= John Somer (astronomer) =

English Franciscan friar and astronomer

John Somer, also known as John Semur or John Somerarius, (fl. 1380) was an English Franciscan friar and astronomer.

Somer belonged to the Franciscan house at Bridgewater, and was probably at Oxford in 1380. At the instance of Thomas Kingsbury, provincial minister of the order, he wrote a calendar with astronomical tables—‘Tertium Opusculum Kalendarii’—for Joan, princess of Wales, mother of Richard II; it is dated 1380. Of this there are many copies—the illuminated MS. Bibl. Reg. 2 B. viii. was perhaps the presentation copy.
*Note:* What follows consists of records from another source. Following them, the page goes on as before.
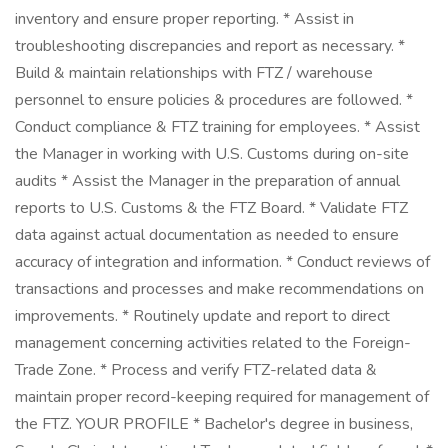
inventory and ensure proper reporting. * Assist in
troubleshooting discrepancies and report as necessary. *
Build & maintain relationships with FTZ / warehouse
personnel to ensure policies & procedures are followed. *
Conduct compliance & FTZ training for employees. * Assist
the Manager in working with U.S. Customs during on-site
audits * Assist the Manager in the preparation of annual
reports to U.S. Customs & the FTZ Board. * Validate FTZ
data against actual documentation as needed to ensure
accuracy of integration and information. * Conduct reviews of
transactions and processes and make recommendations on
improvements. * Routinely update and report to direct
management concerning activities related to the Foreign-
Trade Zone. * Process and verify FTZ-related data &
maintain proper record-keeping required for management of
the FTZ. YOUR PROFILE * Bachelor's degree in business,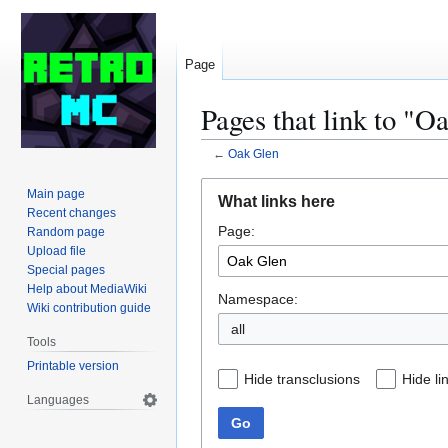
Page
Pages that link to "O
←
Oak Glen
Jump
Jump
Main page
What links here
to
to
Recent changes
Page:
navigation
search
Random page
Upload file
Special pages
Help about MediaWiki
Namespace:
Wiki contribution guide
all
Tools
Printable version
Hide transclusions
Hide li
Languages
Go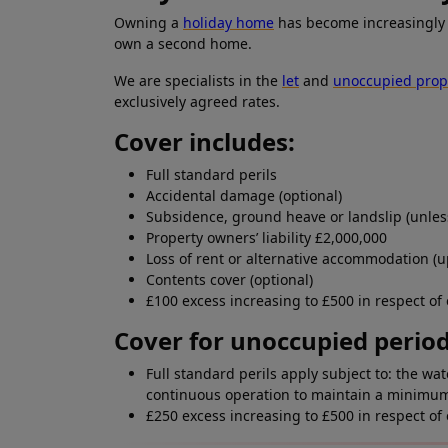
Owning a
holiday home
has become increasingly 
own a second home.
We are specialists in the
let
and
unoccupied prop
exclusively agreed rates.
Cover includes:
Full standard perils
Accidental damage (optional)
Subsidence, ground heave or landslip (unless
Property owners’ liability £2,000,000
Loss of rent or alternative accommodation (u
Contents cover (optional)
£100 excess increasing to £500 in respect of
Cover for unoccupied period
Full standard perils apply subject to: the w
continuous operation to maintain a minimum 
£250 excess increasing to £500 in respect of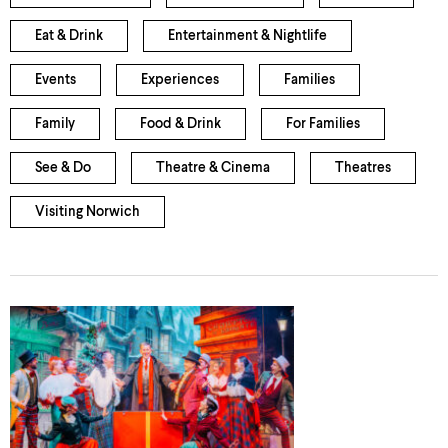
Eat & Drink
Entertainment & Nightlife
Events
Experiences
Families
Family
Food & Drink
For Families
See & Do
Theatre & Cinema
Theatres
Visiting Norwich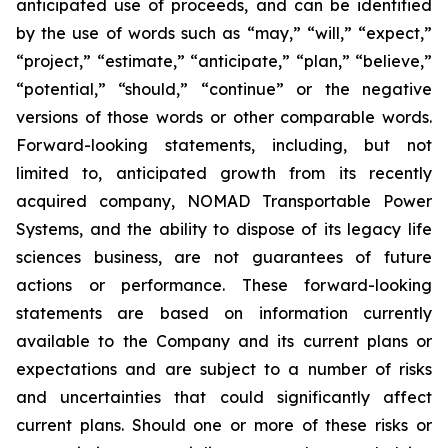
anticipated use of proceeds, and can be identified
by the use of words such as “may,” “will,” “expect,”
“project,” “estimate,” “anticipate,” “plan,” “believe,”
“potential,” “should,” “continue” or the negative
versions of those words or other comparable words.
Forward-looking statements, including, but not
limited to, anticipated growth from its recently
acquired company, NOMAD Transportable Power
Systems, and the ability to dispose of its legacy life
sciences business, are not guarantees of future
actions or performance. These forward-looking
statements are based on information currently
available to the Company and its current plans or
expectations and are subject to a number of risks
and uncertainties that could significantly affect
current plans. Should one or more of these risks or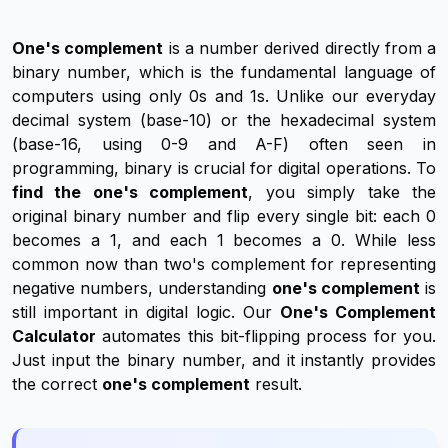
One's complement
is a number derived directly from a
binary number, which is the fundamental language of
computers using only 0s and 1s. Unlike our everyday
decimal system (base-10) or the hexadecimal system
(base-16, using 0-9 and A-F) often seen in
programming, binary is crucial for digital operations. To
find the one's complement
, you simply take the
original binary number and flip every single bit: each 0
becomes a 1, and each 1 becomes a 0. While less
common now than two's complement for representing
negative numbers, understanding
one's complement
is
still important in digital logic. Our
One's Complement
Calculator
automates this bit-flipping process for you.
Just input the binary number, and it instantly provides
the correct
one's complement
result.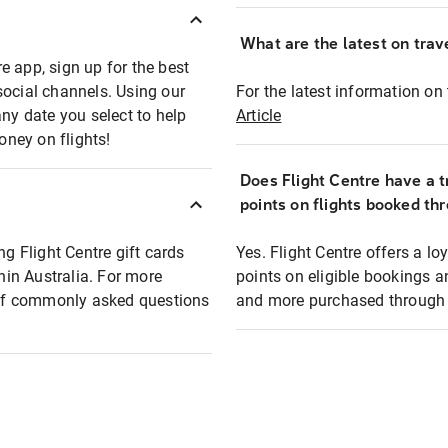
What are the latest on trave
e app, sign up for the best
social channels. Using our
For the latest information on t
any date you select to help
Article
oney on flights!
Does Flight Centre have a t
points on flights booked th
ng Flight Centre gift cards
Yes. Flight Centre offers a 
thin Australia. For more
points on eligible bookings a
t of commonly asked questions
and more purchased through F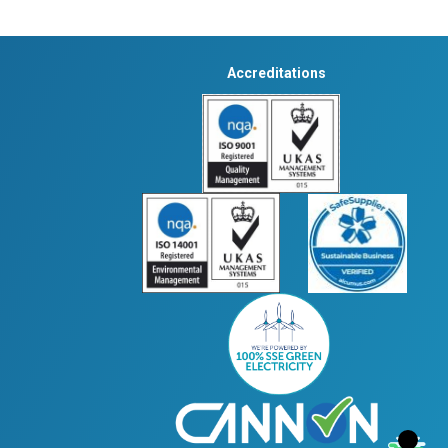
Accreditations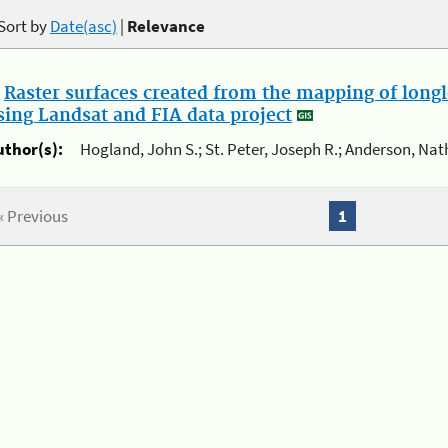
Sort by
Date(asc)
|
Relevance
.
Raster surfaces created from the mapping of longl
sing Landsat and FIA data project
uthor(s):
Hogland, John S.; St. Peter, Joseph R.; Anderson, Nat
« Previous
1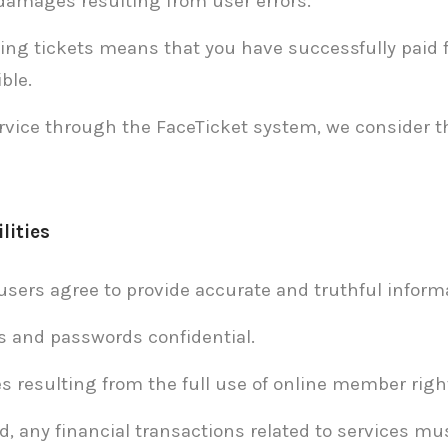
 damages resulting from user errors.
ing tickets means that you have successfully paid f
ble.
rvice through the FaceTicket system, we consider 
lities
users agree to provide accurate and truthful infor
s and passwords confidential.
s resulting from the full use of online member righ
, any financial transactions related to services mus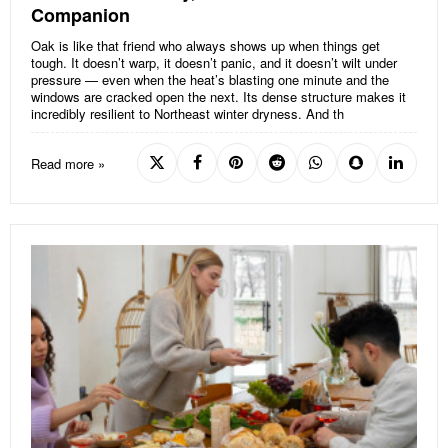
Companion
Oak is like that friend who always shows up when things get
tough. It doesn’t warp, it doesn’t panic, and it doesn’t wilt under
pressure — even when the heat’s blasting one minute and the
windows are cracked open the next. Its dense structure makes it
incredibly resilient to Northeast winter dryness. And th
Read more »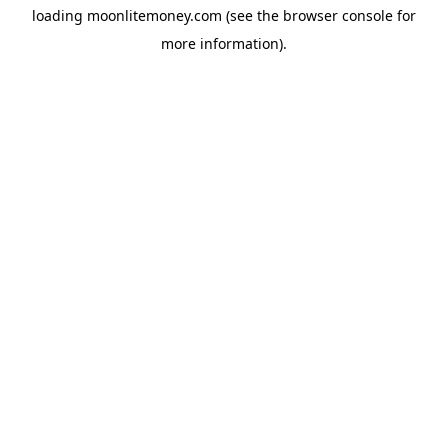
loading
moonlitemoney.com
(see the
browser console
for
more information).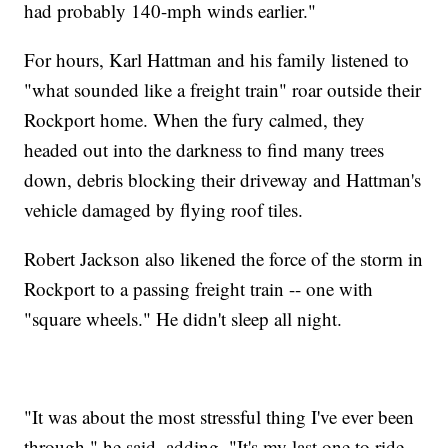
had probably 140-mph winds earlier."
For hours, Karl Hattman and his family listened to
"what sounded like a freight train" roar outside their
Rockport home. When the fury calmed, they
headed out into the darkness to find many trees
down, debris blocking their driveway and Hattman's
vehicle damaged by flying roof tiles.
Robert Jackson also likened the force of the storm in
Rockport to a passing freight train -- one with
"square wheels." He didn't sleep all night.
"It was about the most stressful thing I've ever been
through," he said, adding, "It's my last one to ride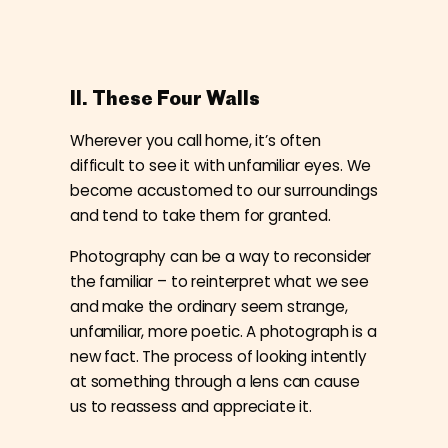
II. These Four Walls
Wherever you call home, it’s often
difficult to see it with unfamiliar eyes. We
become accustomed to our surroundings
and tend to take them for granted.
Photography can be a way to reconsider
the familiar – to reinterpret what we see
and make the ordinary seem strange,
unfamiliar, more poetic. A photograph is a
new fact. The process of looking intently
at something through a lens can cause
us to reassess and appreciate it.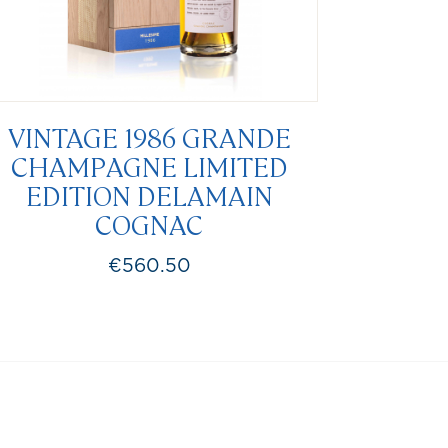
VINTAGE 1986 GRANDE
CHAMPAGNE LIMITED
EDITION DELAMAIN
COGNAC
€560.50
Price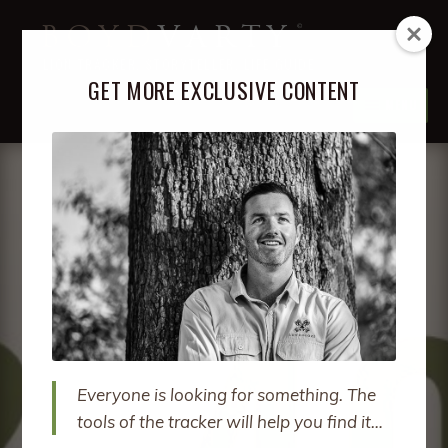
Skip
Skip
BOYD
VARTY
to
to
LION TRACKER, STORYTELLER, LIFE GUIDE
navigation
content
GET MORE EXCLUSIVE CONTENT
MENU
ABOUT
EXPA
CHIL
MENU
PODCAST
EXPA
CHIL
MENU
BOOKS
EXPA
CHIL
MENU
COURSES
EXPA
CHIL
MENU
RETREATS
EXPA
CHIL
Everyone is looking for something. The
MENU
SPEAKING
tools of the tracker will help you find it…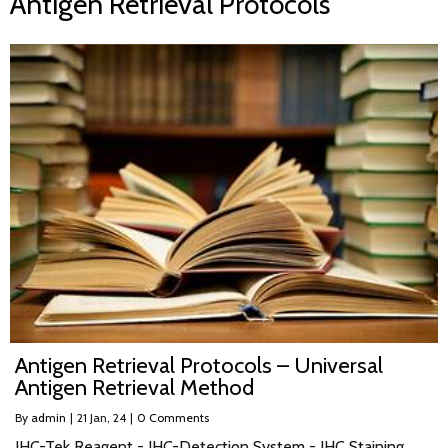
Antigen Retrieval Protocols
Antigen Retrieval Protocols – Universal
Antigen Retrieval Method
By
admin
|
21
Jan, 24
|
0 Comments
IHC-Tek Reagent - IHC-Detection System - IHC Staining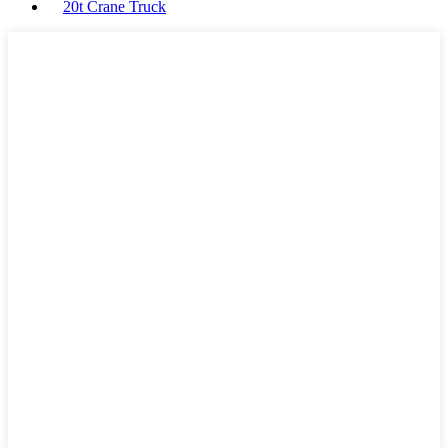
20t Crane Truck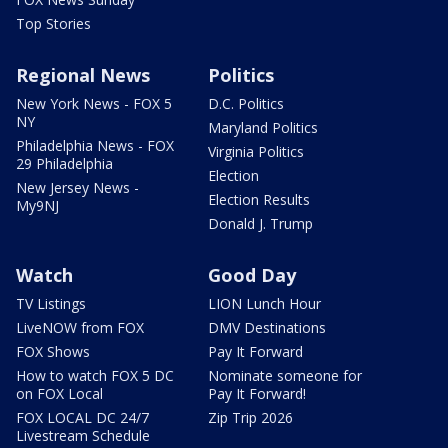
Top Stories
Regional News
Politics
New York News - FOX 5
D.C. Politics
NY
Maryland Politics
Philadelphia News - FOX
Virginia Politics
29 Philadelphia
Election
New Jersey News -
Election Results
My9NJ
Donald J. Trump
Watch
Good Day
TV Listings
LION Lunch Hour
LiveNOW from FOX
DMV Destinations
FOX Shows
Pay It Forward
How to watch FOX 5 DC
Nominate someone for
on FOX Local
Pay It Forward!
FOX LOCAL DC 24/7
Zip Trip 2026
Livestream Schedule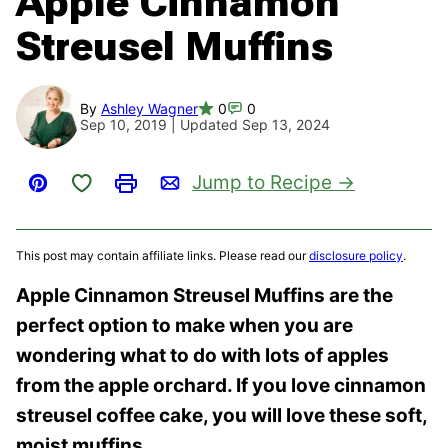
Apple Cinnamon
Streusel Muffins
By
Ashley Wagner
0
0
Sep 10, 2019 | Updated Sep 13, 2024
Save to Favorites
Jump to Recipe
Pin
Print
Email
This post may contain affiliate links. Please read our
disclosure policy
.
Apple Cinnamon Streusel Muffins are the
perfect option to make when you are
wondering what to do with lots of apples
from the apple orchard. If you love cinnamon
streusel coffee cake, you will love these soft,
moist muffins.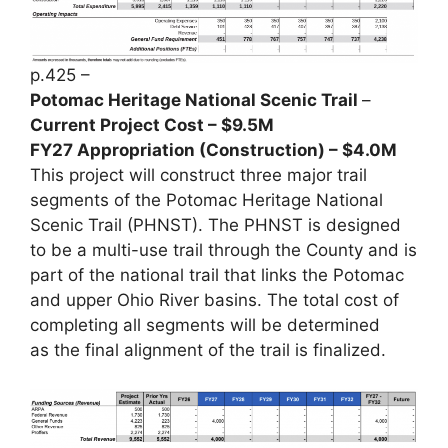
p.425 –
Potomac Heritage National Scenic Trail
–
Current Project Cost – $9.5M
FY27 Appropriation (Construction) – $4.0M
This project will construct three major trail
segments of the Potomac Heritage National
Scenic Trail (PHNST). The PHNST is designed
to be a multi-use trail through the County and is
part of the national trail that links the Potomac
and upper Ohio River basins. The total cost of
completing all segments will be determined
as the final alignment of the trail is finalized.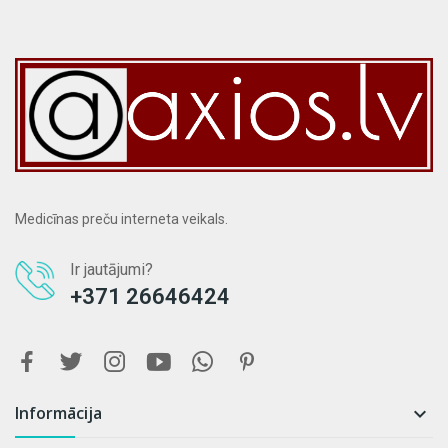
Medicīnas preču interneta veikals.
Ir jautājumi?
+371 26646424
Informācija

In it the cycles run from 1387 to 1462, but in the Cotton MS. Vesp. E. vii., which contains also some planispheres, the cycle is 1405 to 1481. Another copy, among the queen of Sweden's manuscripts at the Vatican, is dated 1384, and with it is a versification of the bible (Montfaucon, Bibl. Nova MSS. i. 46, No. 1423). Among the manuscripts of Alexandre Petau (Petavius) in the Vatican, the ‘Calendar’ is dated 1372, and the versification of the bible is ascribed, with the ‘Calendar,’ to John Semur (ib. i. 66). According to Bale, he wrote also a ‘Castigation of former Calendars collected from many sources’ (Scriptt. Brit. VII. viii.).

A chronicle attributed to Somer is found in three manuscripts: Oxford, Bodleian Library, Digby 57; London, British Library, Cotton Domitian A.ii; and London, British Library, Royal 13 C 1. It consists of a table based on Bede's Easter cycle of 532 years, with the year of the Metonic cycle also indicated. The table covers the years 1001–1532 with space at the end of each entry for a historical notice. The table was able to handle events in the preceding 532-year cycles (68 BC–AD 468 and 469–1000) by marking notices with a 1, 2 or 3 depending on which of the three cycles it fell in. Linne Mooney and Jeremy Catto have published the chronicle.

John Somer's ‘Calendars’ were used by Geoffrey Chaucer, who, in his ‘Treatise on the Astrolabe,’ declares his intention of making a third part that shall contain divers tables of longitudes and latitudes, and declinations of the sun after the calendars of the reverend clerks, John Somer and Nicholas of Lynne. The third part, however, is wanting (cf. Chaucer, Works, ed. Skeat, iii. 353).